Virologic and immunologic correlates with the magnitude of antibody responses to the hepatitis A vaccine in HIV-infected children on highly active antiretroviral treatment.



HIV-infected individuals mount poor antibody responses to vaccines. We sought to identify the immunologic and virologic factors associated with a robust response to hepatitis A virus (HAV) vaccine in children on highly active antiretroviral treatment.


One hundred fifty-two pediatric highly active antiretroviral treatment recipients immunized against HAV at weeks 0 and 24 had anti-HAV antibodies, CD4+, CD8+, and CD19+ cell percent assessed at weeks 0 and 32. Subgroups had HIV viremia, B- and T-cell subpopulations, and cell-mediated immunity (CMI) to HAV and other stimulants measured.

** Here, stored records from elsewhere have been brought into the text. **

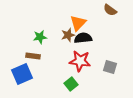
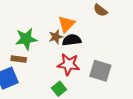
green star: (40, 37) -> (26, 39), size x1.5
gray square: (110, 67) -> (100, 71), size x1.5

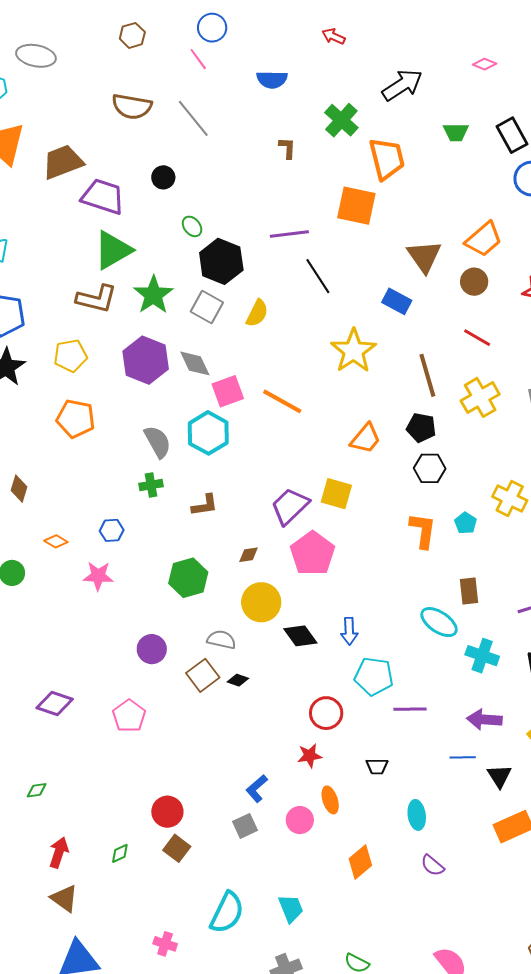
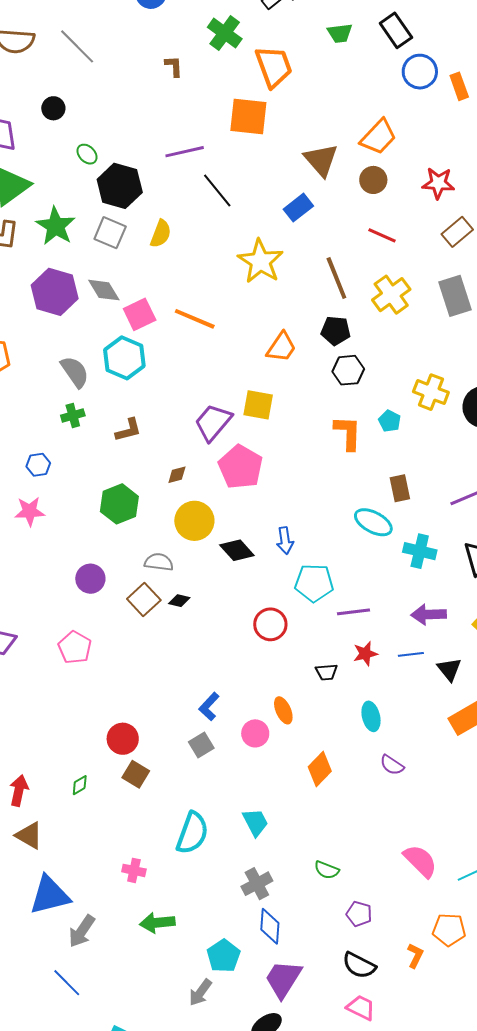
blue rectangle: (397, 301) -> (298, 208), turned -60
red star: (310, 756) -> (365, 654), moved

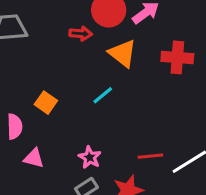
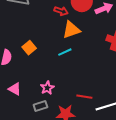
orange triangle: (123, 53) -> (71, 30), moved, turned 48
pink triangle: (34, 158) -> (15, 89), moved

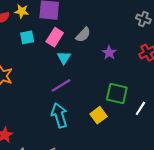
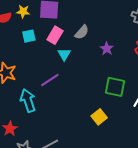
purple line: (61, 85) -> (50, 80), moved
cyan arrow: (59, 115) -> (28, 101), moved
yellow square: (99, 115) -> (99, 117), moved

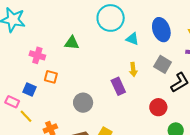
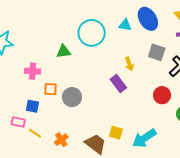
cyan circle: (111, 18) -> (92, 33), moved
cyan triangle: (132, 39) -> (125, 25), moved
gray circle: (83, 103) -> (72, 97), moved

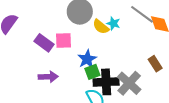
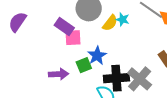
yellow semicircle: (101, 27) -> (110, 23), turned -90
purple rectangle: (44, 43) -> (64, 26), moved
green square: (92, 72) -> (84, 65), moved

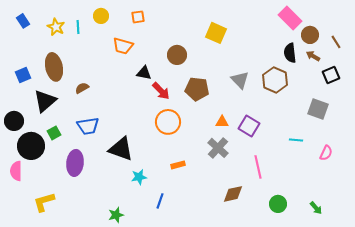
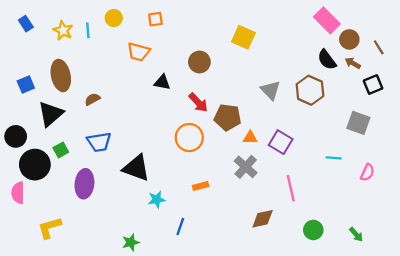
black semicircle: (290, 53) -> (327, 60), turned -30
brown pentagon: (197, 89) -> (228, 117), moved
red arrow: (161, 91) -> (198, 103), moved

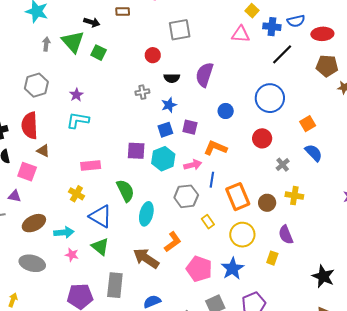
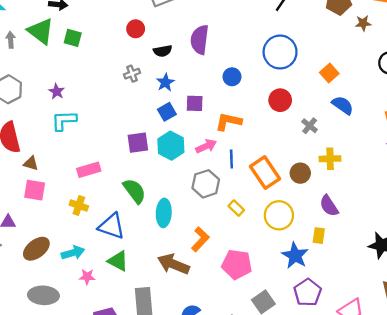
pink square: (27, 172) -> (35, 190), moved
blue star: (232, 269) -> (295, 256), moved

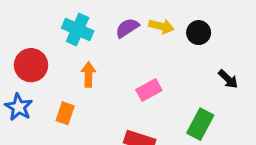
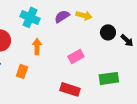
black circle: (199, 33) -> (108, 32), moved
black arrow: (228, 79) -> (127, 40), moved
green rectangle: (200, 124) -> (109, 78), turned 54

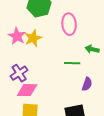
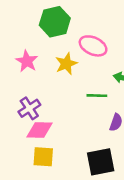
pink ellipse: (69, 24) -> (93, 46), turned -60
yellow star: (33, 38) -> (66, 64), moved

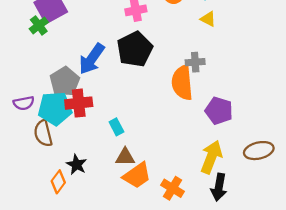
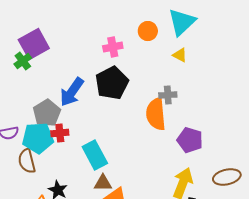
red cross: (79, 103) -> (60, 133), size x0.7
cyan rectangle: (116, 127) -> (95, 155), size x1.8

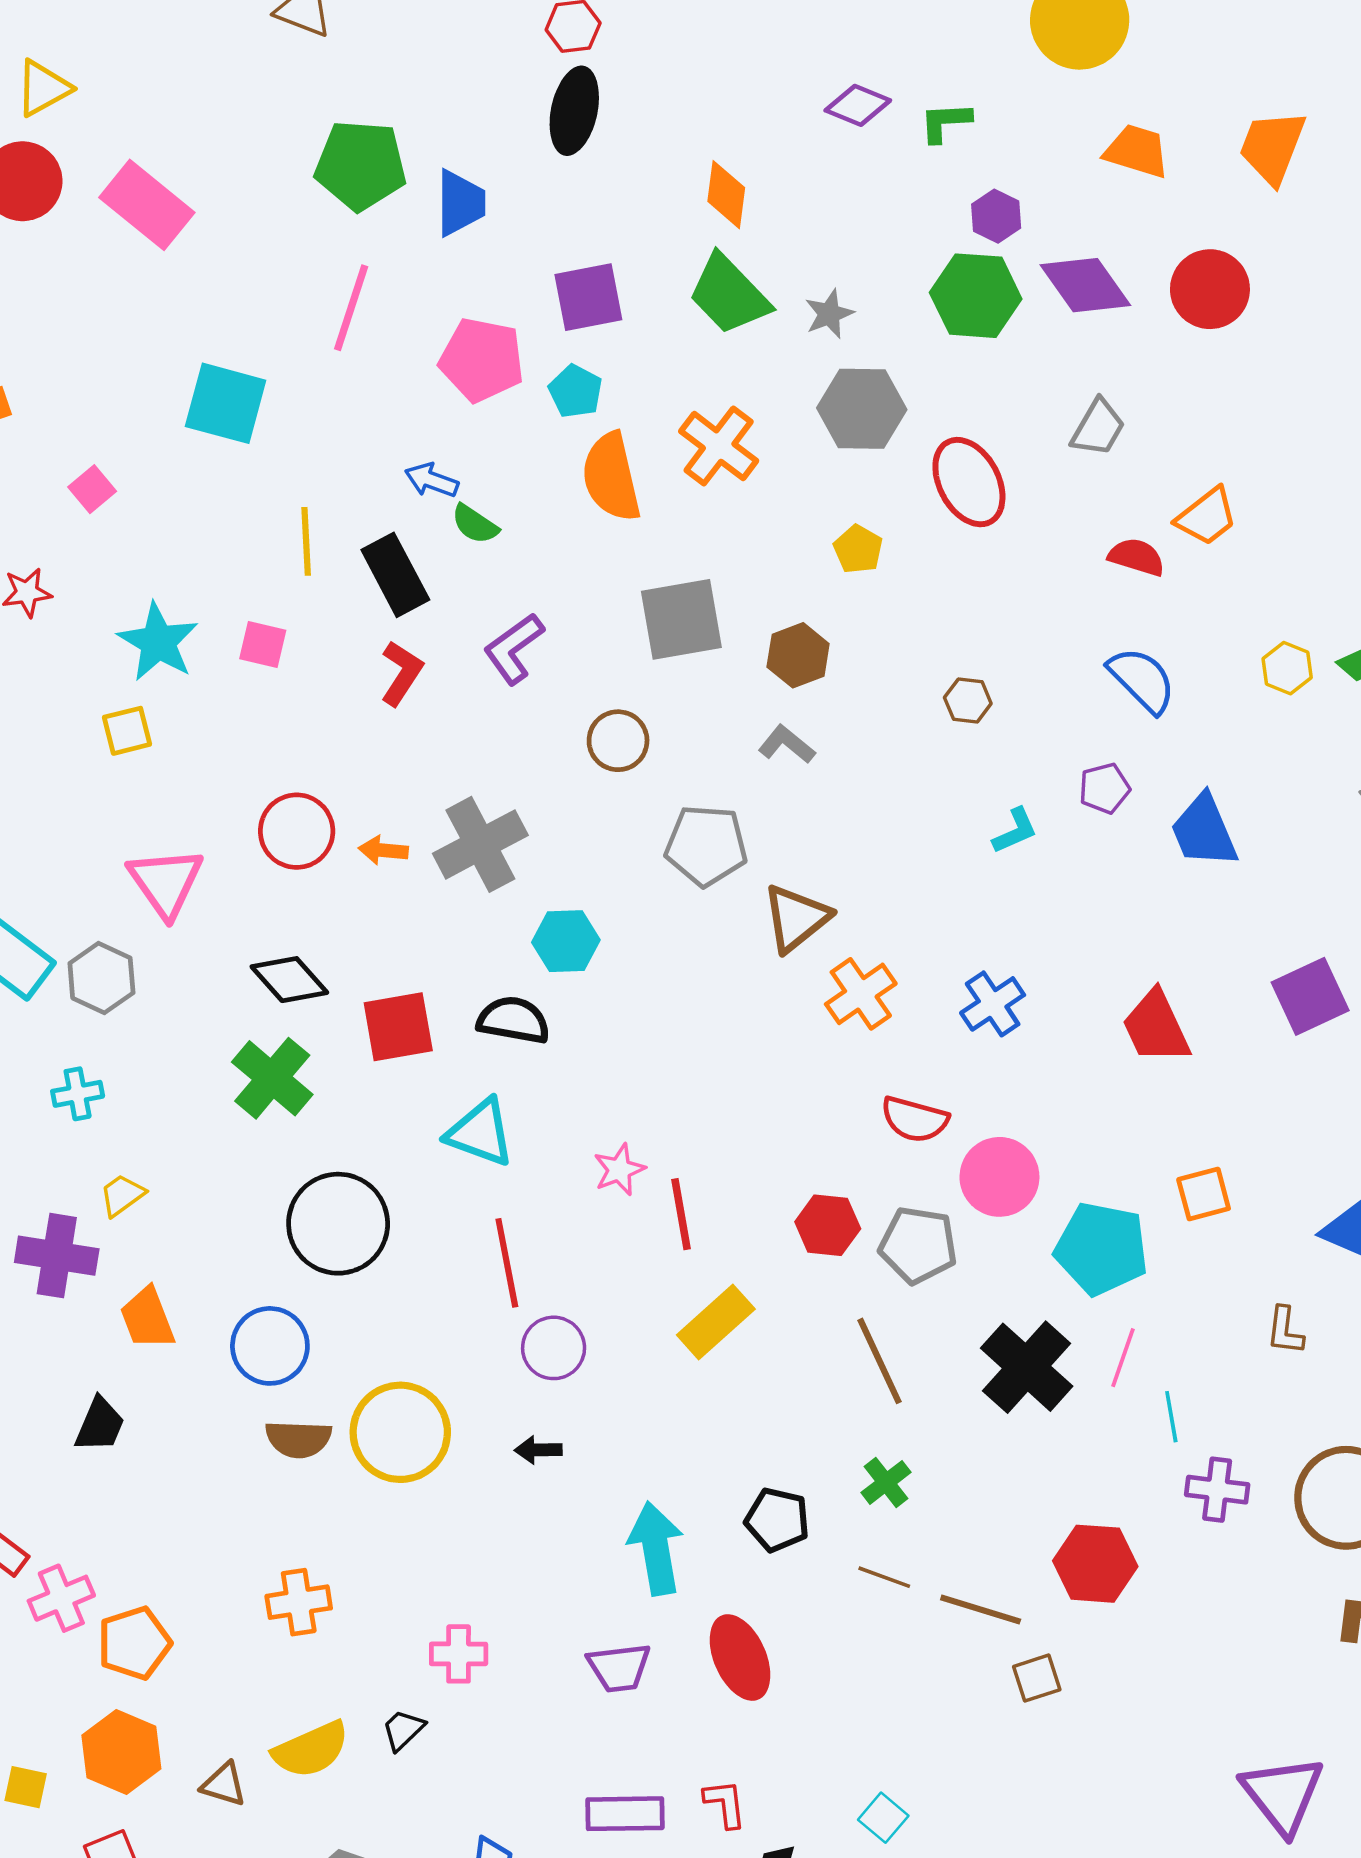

Anti-HAV antibodies after complete vaccination correlated positively with CD4+ percent and CD19+ percent and negatively with viremia and CD8+ percent at baseline, but not at 32 weeks. There were no significant correlations between anti-HAV antibodies and B- or T-cell-naïve, memory, or activated subpopulations or non-HAV CMI. Compared with children who remained HAV-CMI-negative, those who mounted HAV-CMI in response to vaccination had higher anti-HAV antibody titers and CD19+ CD21+ CD27+ memory B cell percent at 32 weeks, but no other differences.


In HIV-infected children on highly active antiretroviral treatment, control of viral replication and conserved or reconstituted CD19+ and CD4+ cell numbers and function determine a robust antibody response to anti-HAV primary immunization. Our data support a bidirectional B- and T-cell cooperation in the response to the HAV vaccine.